What is the best practice writing massive amount of files to s3 using Spark - apache-spark

I'm trying to write about 30k-60k parquet files to s3 using Spark and it's taking a massive amount of time (40+ minutes) due to the s3 rate limit.
I wonder if there is a best practice to do such a thing. I heard that writing the data to HDFS and then copying it using s3-dist-cp may be faster. I can't understand why. isn't the copy from HDFS will take the same amount of time because of the s3 rate limit?
Thanks for your help

There is nothing wrong in this approach and works absolutely fine in most of the use cases, but there might be some challenges due to the way in S3 files are written.
Two Important Concepts to Understand
S3(Object Store) != POSIX File System : Rename Operation:
File rename process in POSIX based file system is a metadata only operation.Only the pointer changes and file remains as is on the disk. For example, I have a file abc.txt and I want to rename it as xyz.txt its instantaneous and atomic. xyz.txt’s last modified timestamp remain same as abc.txt’s last modfied timestamp.
Where as in AWS S3 (object store) the file rename under the hood is a copy followed by a delete operation. The source file is first copied to destination and then the source file is deleted.So “aws s3 mv” changes the last modified timestamp of destination file unlike POSIX file system.The metadata here is a key value store where key is the file path and value is the content of the file and there is no such process as changing the key and get this done immediately. The rename process depends on the size of the file. If there is a directory rename(there is nothing called directory in S3 for for simplicity we can assume a recusrive set of files as a directory) then it depends on the # of files inside the dir along with size of each file. So in a nutshell rename is very expensive operation in S3 as compared to normal file system.

[Collected data]

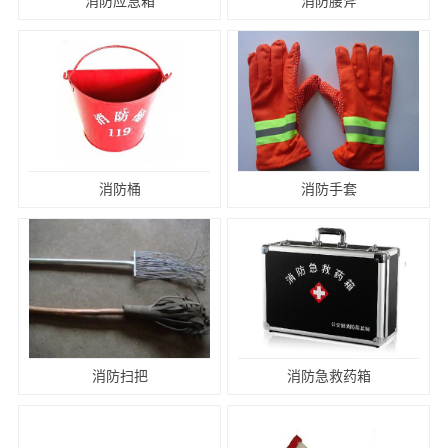
消防应急箱
消防腰斧
消防桶
消防手套
消防扫把
消防急救药箱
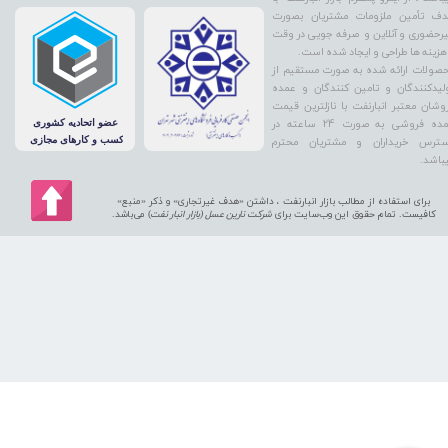
ف تأمین ملزومات مشتریان بصورت
رحضوری و آنلاین و صرفه جویی در وقت
هزینه ها طراحی و ایجاد شده است.
صولات ارائه شده به صورت مستقیم از
لیدکنندگان و تامین کنندگان و عمده
وشان معتبر انبارنفت با نازلترین قیمت
عمده فروشی به صورت 24 ساعته در
ترس خریداران و مشتریان محترم
باشد.
برای استفاده از مطالب بازار انبارنفت ، داشتن «هدف غیرتجاری» و ذکر «منبع»
کافیست. تمام حقوق اين وب‌سايت برای
شرکت نارین عسل (بازار انبار نفت
) می‌باشد.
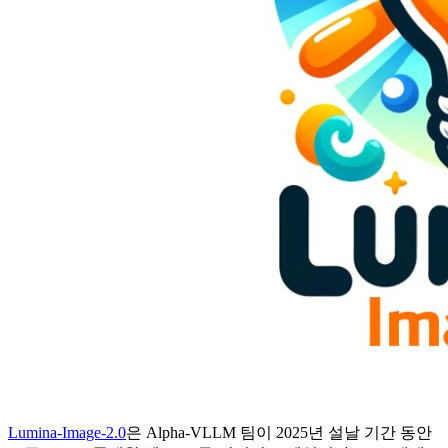
Lumina-Image-2.0
은 Alpha-VLLM 팀이 2025년 설날 기간 동안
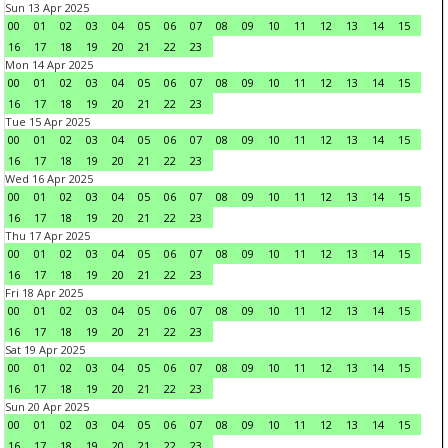
Sun 13 Apr 2025
00
01
02
03
04
05
06
07
08
09
10
11
12
13
14
15
16
17
18
19
20
21
22
23
Mon 14 Apr 2025
00
01
02
03
04
05
06
07
08
09
10
11
12
13
14
15
16
17
18
19
20
21
22
23
Tue 15 Apr 2025
00
01
02
03
04
05
06
07
08
09
10
11
12
13
14
15
16
17
18
19
20
21
22
23
Wed 16 Apr 2025
00
01
02
03
04
05
06
07
08
09
10
11
12
13
14
15
16
17
18
19
20
21
22
23
Thu 17 Apr 2025
00
01
02
03
04
05
06
07
08
09
10
11
12
13
14
15
16
17
18
19
20
21
22
23
Fri 18 Apr 2025
00
01
02
03
04
05
06
07
08
09
10
11
12
13
14
15
16
17
18
19
20
21
22
23
Sat 19 Apr 2025
00
01
02
03
04
05
06
07
08
09
10
11
12
13
14
15
16
17
18
19
20
21
22
23
Sun 20 Apr 2025
00
01
02
03
04
05
06
07
08
09
10
11
12
13
14
15
16
17
18
19
20
21
22
23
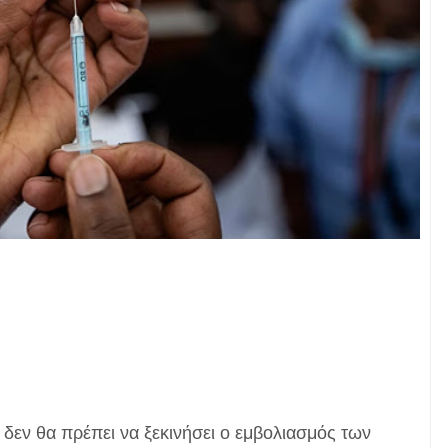
δεν θα πρέπει να ξεκινήσει ο εμβολιασμός των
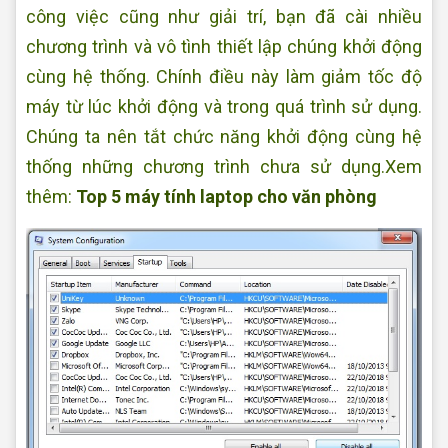
công việc cũng như giải trí, bạn đã cài nhiều
chương trình và vô tình thiết lập chúng khởi động
cùng hệ thống. Chính điều này làm giảm tốc độ
máy từ lúc khởi động và trong quá trình sử dụng.
Chúng ta nên tắt chức năng khởi động cùng hệ
thống những chương trình chưa sử dụng.Xem
thêm:
Top 5 máy tính laptop cho văn phòng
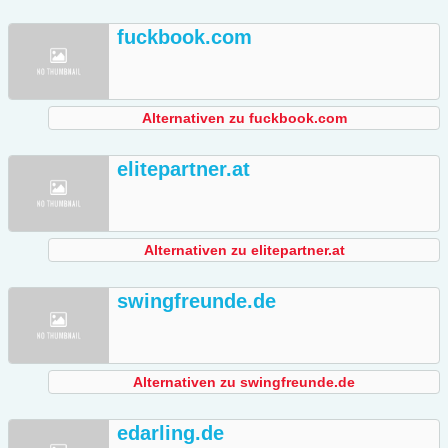
fuckbook.com
Alternativen zu fuckbook.com
elitepartner.at
Alternativen zu elitepartner.at
swingfreunde.de
Alternativen zu swingfreunde.de
edarling.de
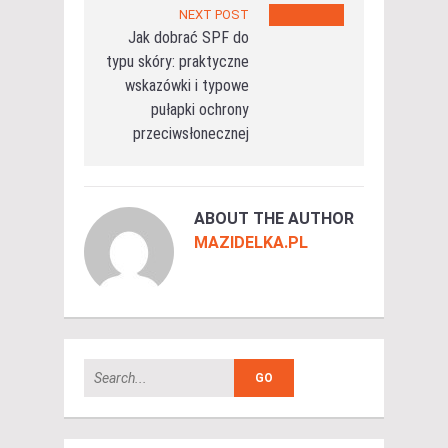
NEXT POST
Jak dobrać SPF do
typu skóry: praktyczne
wskazówki i typowe
pułapki ochrony
przeciwsłonecznej
ABOUT THE AUTHOR
MAZIDELKA.PL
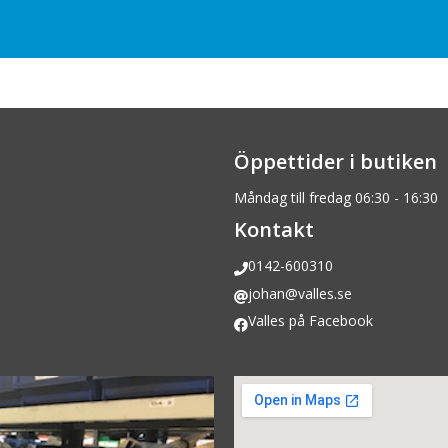
Öppettider i butiken
Måndag till fredag 06:30 - 16:30
Kontakt
0142-600310
johan@valles.se
Valles på Facebook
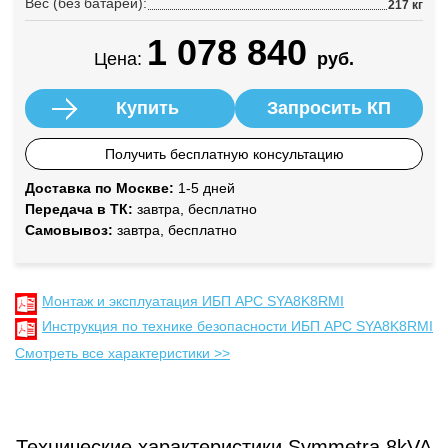
Вес (без батарей):
217 кг
1 078 840
Цена:
руб.
Купить
Запросить КП
Получить бесплатную консультацию
Доставка по Москве:
1-5 дней
Передача в ТК:
завтра, бесплатно
Самовывоз:
завтра, бесплатно
Монтаж и эксплуатация ИБП APC SYA8K8RMI
Инструкция по технике безопасности ИБП APC SYA8K8RMI
Смотреть все характеристики >>
Технические характеристики Symmetra 8kVA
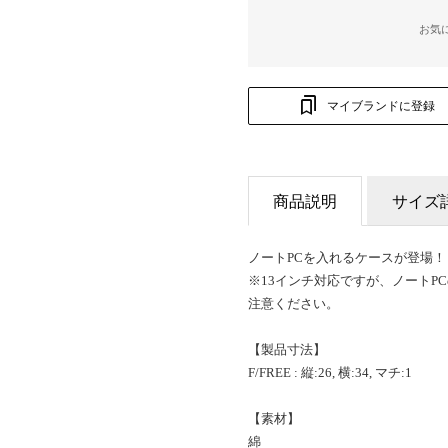
お気
マイブランドに登録
商品説明
サイズ
ノートPCを入れるケースが登場！
※13インチ対応ですが、ノートP
注意ください。
【製品寸法】
F/FREE : 縦:26, 横:34, マチ:1
【素材】
綿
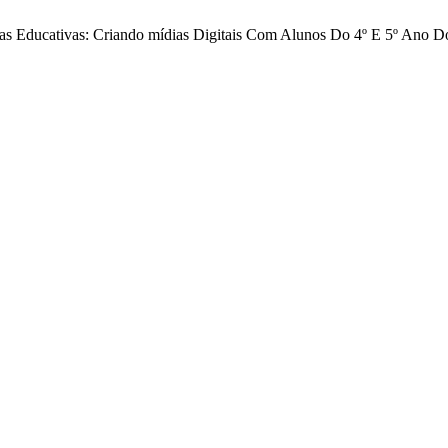
ráticas Educativas: Criando mídias Digitais Com Alunos Do 4º E 5º An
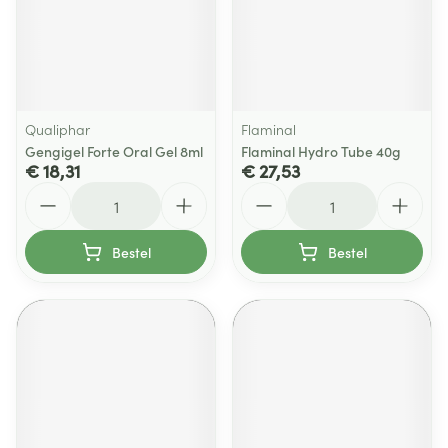
Qualiphar
Flaminal
Gengigel Forte Oral Gel 8ml
Flaminal Hydro Tube 40g
€ 18,31
€ 27,53
Aantal
Aantal
Bestel
Bestel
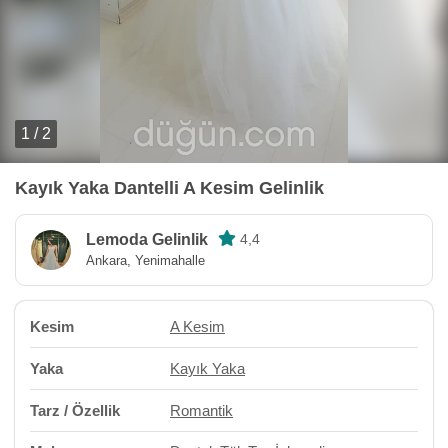
1 / 2
Kayık Yaka Dantelli A Kesim Gelinlik
Lemoda Gelinlik
4,4
Ankara, Yenimahalle
Kesim
A Kesim
Yaka
Kayık Yaka
Tarz / Özellik
Romantik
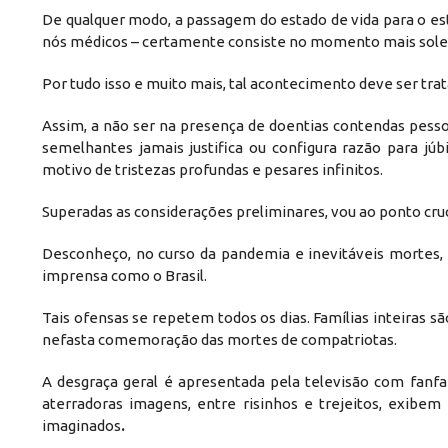
De qualquer modo, a passagem do estado de vida para o est
nós médicos – certamente consiste no momento mais solen
Por tudo isso e muito mais, tal acontecimento deve ser tr
Assim, a não ser na presença de doentias contendas pessoa
semelhantes jamais justifica ou configura razão para j
motivo de tristezas profundas e pesares infinitos.
Superadas as considerações preliminares, vou ao ponto cruc
Desconheço, no curso da pandemia e inevitáveis mortes,
imprensa como o Brasil.
Tais ofensas se repetem todos os dias. Famílias inteiras são
nefasta comemoração das mortes de compatriotas.
A desgraça geral é apresentada pela televisão com fan
aterradoras imagens, entre risinhos e trejeitos, exibem
imaginados
.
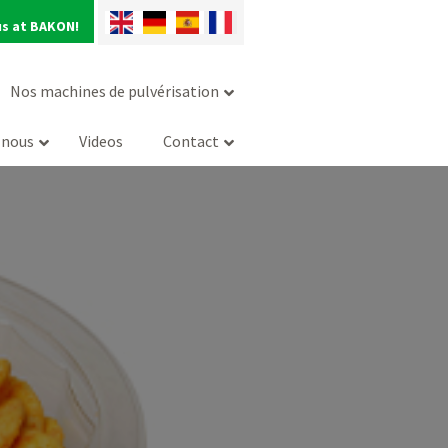
us at BAKON!
Nos machines de pulvérisation
-nous
Videos
Contact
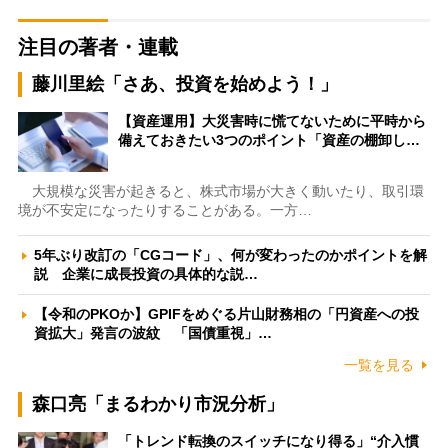
注目の著者・連載
藤川里絵「さあ、投資を始めよう！」
【資産運用】大災害時に慌てないために平時から
備えておきたい3つのポイント「資産の棚卸し…
大規模な災害が起きると、株式市場が大きく動いたり、取引環
境が不安定になったりすることがある。一方…
5年ぶり改訂の「CGコード」、何が変わったのかポイントを解
説 企業に成長投資の具体的な説…
【令和のPKOか】GPIFをめぐる片山財務相の「円資産への投
資拡大」発言の波紋 「国債重視」…
一覧を見る
森口亮「まるわかり市況分析」
「トレンド転換のスイッチになり得る」“介入慣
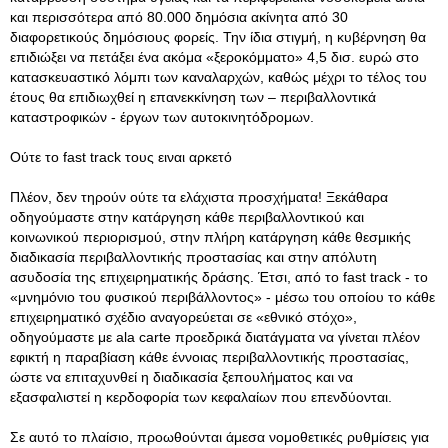
και περισσότερα από 80.000 δημόσια ακίνητα από 30
διαφορετικούς δημόσιους φορείς. Την ίδια στιγμή, η κυβέρνηση θα
επιδιώξει να πετάξει ένα ακόμα «ξεροκόμματο» 4,5 δισ. ευρώ στο
κατασκευαστικό λόμπι των καναλαρχών, καθώς μέχρι το τέλος του
έτους θα επιδιωχθεί η επανεκκίνηση των – περιβαλλοντικά
καταστροφικών - έργων των αυτοκινητόδρομων.
Ούτε το fast track τους ειναι αρκετό
Πλέον, δεν τηρούν ούτε τα ελάχιστα προσχήματα! Ξεκάθαρα
οδηγούμαστε στην κατάργηση κάθε περιβαλλοντικού και
κοινωνικού περιορισμού, στην πλήρη κατάργηση κάθε θεσμικής
διαδικασία περιβαλλοντικής προστασίας και στην απόλυτη
ασυδοσία της επιχειρηματικής δράσης. Έτσι, από το fast track - το
«μνημόνιο του φυσικού περιβάλλοντος» - μέσω του οποίου το κάθε
επιχειρηματικό σχέδιο αναγορεύεται σε «εθνικό στόχο»,
οδηγούμαστε με ala carte προεδρικά διατάγματα να γίνεται πλέον
εφικτή η παραβίαση κάθε έννοιας περιβαλλοντικής προστασίας,
ώστε να επιταχυνθεί η διαδικασία ξεπουλήματος και να
εξασφαλιστεί η κερδοφορία των κεφαλαίων που επενδύονται.
Σε αυτό το πλαίσιο, προωθούνται άμεσα νομοθετικές ρυθμίσεις για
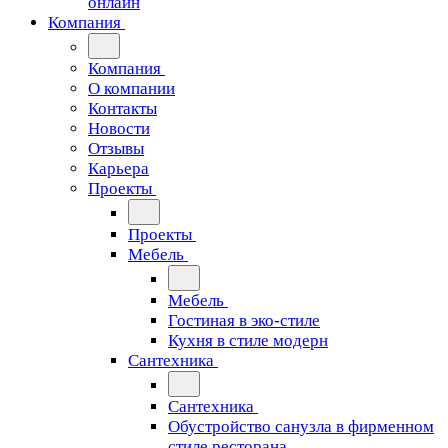
онлайн
Компания
Компания
О компании
Контакты
Новости
Отзывы
Карьера
Проекты
Проекты
Мебель
Мебель
Гостиная в эко-стиле
Кухня в стиле модерн
Сантехника
Сантехника
Обустройство санузла в фирменном
стиле ресторана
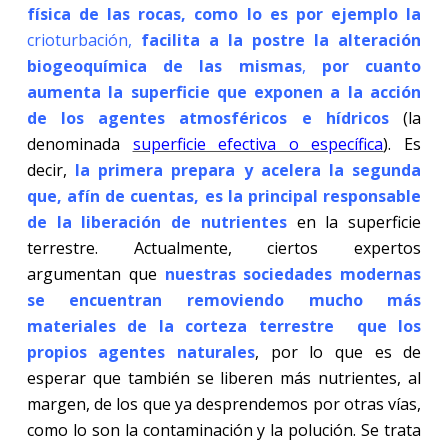
física de las rocas, como lo es por ejemplo la
crioturbación
,
facilita a la postre la alteración
biogeoquímica de las mismas
,
por cuanto
aumenta la superficie que exponen a la acción
de los agentes atmosféricos e hídricos
(la
denominada
superficie efectiva o específica
). Es
decir,
la primera prepara y acelera la segunda
que, afín de cuentas, es la principal responsable
de la liberación de nutrientes
en la superficie
terrestre. Actualmente, ciertos expertos
argumentan que
nuestras sociedades modernas
se encuentran removiendo mucho más
materiales de la corteza terrestre que los
propios agentes naturales
, por lo que es de
esperar que también se liberen más nutrientes, al
margen, de los que ya desprendemos por otras vías,
como lo son la contaminación y la polución. Se trata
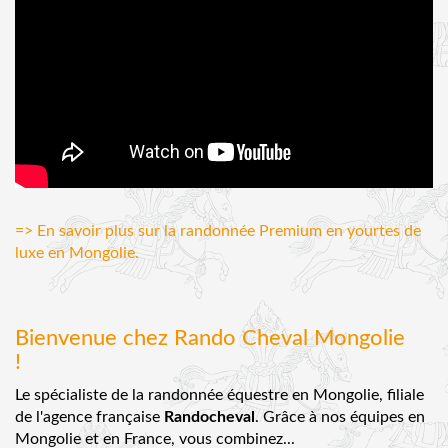
=> En savoir plus sur la randonnée Premium en yourtes de
luxe en Mongolie.
Bienvenue chez Rando Cheval Mongolie
!
Le spécialiste de la randonnée équestre en Mongolie, filiale
de l'agence française
Randocheval
. Grâce à nos équipes en
Mongolie et en France, vous combinez...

Tasks for this exercise ->
[1] For each statement, answer yes or no according to the Spark-to-S3 thread, and quote the words that decide it: (a) In a POSIX file system, renaming a file is a metadata-only operation. (b) Running "aws s3 mv" leaves the destination file's last modified timestamp the same as the source's. (c) The person asking wants to write about 30k-60k parquet files to S3.
[2] In the Spark-to-S3 thread, what does a file rename in S3 actually consist of?
[3] Continue the Spark-to-S3 thread from its last sentence.
The records have nothing to do with the Spark-to-S3 thread.

Solved tasks ->
[1]
(a) Yes: "File rename process in POSIX based file system is a metadata only operation."
(b) No: "So “aws s3 mv” changes the last modified timestamp of destination file unlike POSIX file system."
(c) Yes: "I'm trying to write about 30k-60k parquet files to s3 using Spark"

[2] A copy followed by a delete operation.

[3]
S3 Consistency Model
S3 comes with 2 kinds of consistency a.read after write b.eventual consistency and which some cases results in file not found expectation.Files being added and not listed or files being deleted or not removed from list.
Deep explanation:
Spark leverages Hadoop’s “FileOutputCommitter” implementations to write data. Writing data again involves multiple steps and on a high level staging output files and then committing them i.e. writing final files.Here the rename step is involved as I was talking earlier from staging to final step.As you know a spark job is divided into multiple stages and set of tasks and due to nature of distributed computing the tasks are prone to failure so there is also provision to re-launch same task due to system failure or speculative execution of slow running tasks and that leads to concepts of task commit and job commit functions.Here we have 2 options of readily available algorithms and how job and task commits are done and having said this not one algorithm is better then other rather based on where we are committing data.
mapreduce.fileoutputcommitter.algorithm.version=1
commitTask renames the data generated by task from task temporary directory to job temporary directory.
When all the tasks are complete commitJob rename all the data from job temporary directory to final destination and at the end creates _SUCCESS file.
Here driver does the work of commitJob at the end so object stores like S3 may take longer time because of lots of task temporary file being queued up for rename operation(its not serial though)and the write performance is not optimized.It might work pretty well for HDFS as rename is not expensive and just a metadata change.For AWS S3 during commitJob each rename operation of files opens up huge number of API calls to AWS S3 and might cause issues of unexpected API call closure if the number of files are high. It might not also. I have seen both the cases on the same job running in two different times.
mapreduce.fileoutputcommitter.algorithm.version=2
commitTask moves data generated by task from task temporary directory directly to the final destination as soon as task is complete.
commitJob basically writes the _SUCCESS file and doesn't do much.
From a high level this looks optimized but it comes with a limitation not to have the speculative task execution and also if any task fails due to corrupt data then we might end up with residual data in the final destination and needs a clean up. So this algorithm doesn't give 100% data correctness or doesn't work for use cases where we need data in append mode to existing files.Even if this ensures optimised results comes with a risk.The reason for good performance is basically because of less number of rename operations as compared to algorithm 1(still there are renames). Here we might encounter issues of file not found expectations because commitTask writes the file in temporary path and immediately renames them and there are light chances of eventual consistency issues.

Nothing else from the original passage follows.